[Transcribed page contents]
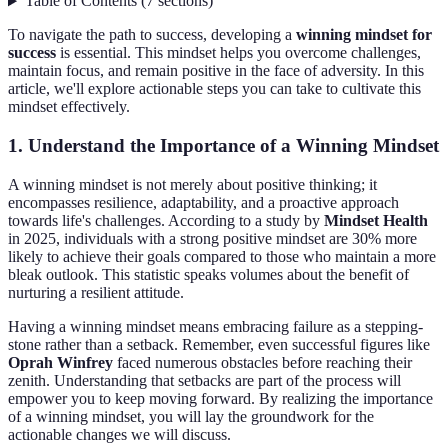
Table of Contents
(
7
sections
)
To navigate the path to success, developing a
winning mindset for
success
is essential. This mindset helps you overcome challenges,
maintain focus, and remain positive in the face of adversity. In this
article, we'll explore actionable steps you can take to cultivate this
mindset effectively.
1. Understand the Importance of a Winning Mindset
A winning mindset is not merely about positive thinking; it
encompasses resilience, adaptability, and a proactive approach
towards life's challenges. According to a study by
Mindset Health
in 2025, individuals with a strong positive mindset are 30% more
likely to achieve their goals compared to those who maintain a more
bleak outlook. This statistic speaks volumes about the benefit of
nurturing a resilient attitude.
Having a winning mindset means embracing failure as a stepping-
stone rather than a setback. Remember, even successful figures like
Oprah Winfrey
faced numerous obstacles before reaching their
zenith. Understanding that setbacks are part of the process will
empower you to keep moving forward. By realizing the importance
of a winning mindset, you will lay the groundwork for the
actionable changes we will discuss.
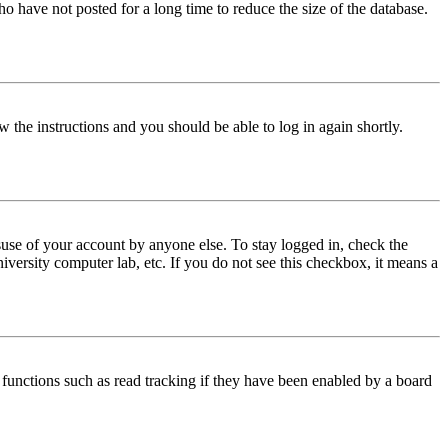
o have not posted for a long time to reduce the size of the database.
w the instructions and you should be able to log in again shortly.
use of your account by anyone else. To stay logged in, check the
iversity computer lab, etc. If you do not see this checkbox, it means a
functions such as read tracking if they have been enabled by a board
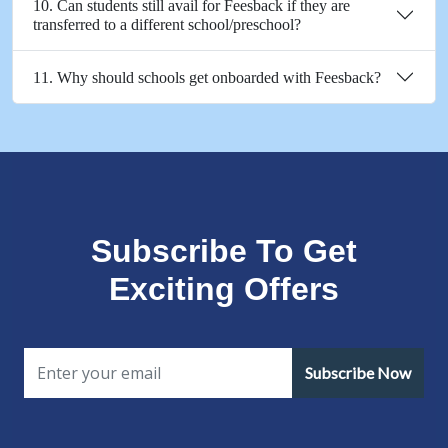
10. Can students still avail for Feesback if they are
transferred to a different school/preschool?
11. Why should schools get onboarded with Feesback?
Subscribe To Get
Exciting Offers
Subscribe Now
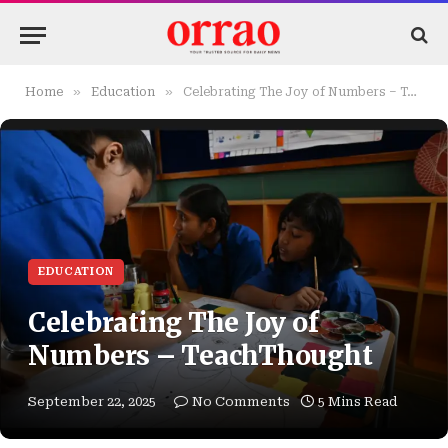
»
»
Home
Education
Celebrating The Joy of Numbers – TeachThought
EDUCATION
Celebrating The Joy of
Numbers – TeachThought
September 22, 2025
No Comments
5 Mins Read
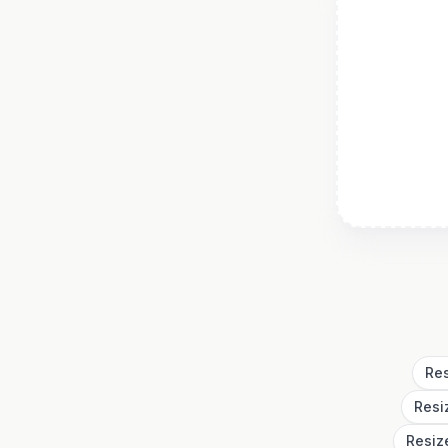
Res
Resi
Resiz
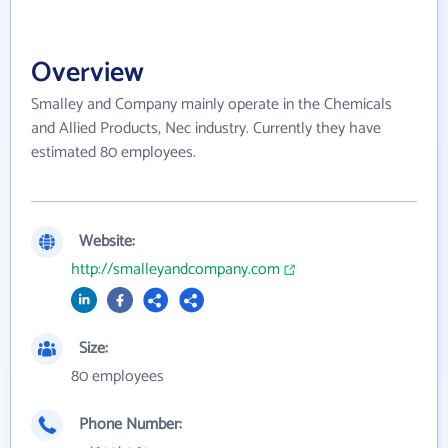
Overview
Smalley and Company mainly operate in the Chemicals
and Allied Products, Nec industry. Currently they have
estimated 80 employees.
Website:
http://smalleyandcompany.com
Size:
80 employees
Phone Number:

**WHAT THE TASK ASKS:**
Retype all entries exactly; omit pictures.

**EXERCISE OUTPUT:**
Table of Contents
(
7
sections
)
To navigate the path to success, developing a
winning mindset for
success
is essential. This mindset helps you overcome challenges,
maintain focus, and remain positive in the face of adversity. In this
article, we'll explore actionable steps you can take to cultivate this
mindset effectively.
1. Understand the Importance of a Winning Mindset
A winning mindset is not merely about positive thinking; it
encompasses resilience, adaptability, and a proactive approach
towards life's challenges. According to a study by
Mindset Health
in 2025, individuals with a strong positive mindset are 30% more
likely to achieve their goals compared to those who maintain a more
bleak outlook. This statistic speaks volumes about the benefit of
nurturing a resilient attitude.
Having a winning mindset means embracing failure as a stepping-
stone rather than a setback. Remember, even successful figures like
Oprah Winfrey
faced numerous obstacles before reaching their
zenith. Understanding that setbacks are part of the process will
empower you to keep moving forward. By realizing the importance
of a winning mindset, you will lay the groundwork for the
actionable changes we will discuss.
o have not posted for a long time to reduce the size of the database.
w the instructions and you should be able to log in again shortly.
use of your account by anyone else. To stay logged in, check the
iversity computer lab, etc. If you do not see this checkbox, it means a
functions such as read tracking if they have been enabled by a board
10. Can students still avail for Feesback if they are
transferred to a different school/preschool?
11. Why should schools get onboarded with Feesback?
Subscribe To Get
Exciting Offers
Subscribe Now
»
»
Home
Education
Celebrating The Joy of Numbers – TeachThought
EDUCATION
Celebrating The Joy of
Numbers – TeachThought
September 22, 2025
No Comments
5 Mins Read
Res
Resi
Resiz
Overview
Smalley and Company mainly operate in the Chemicals
and Allied Products, Nec industry. Currently they have
estimated 80 employees.
Website:
http://smalleyandcompany.com
Size:
80 employees
Phone Number:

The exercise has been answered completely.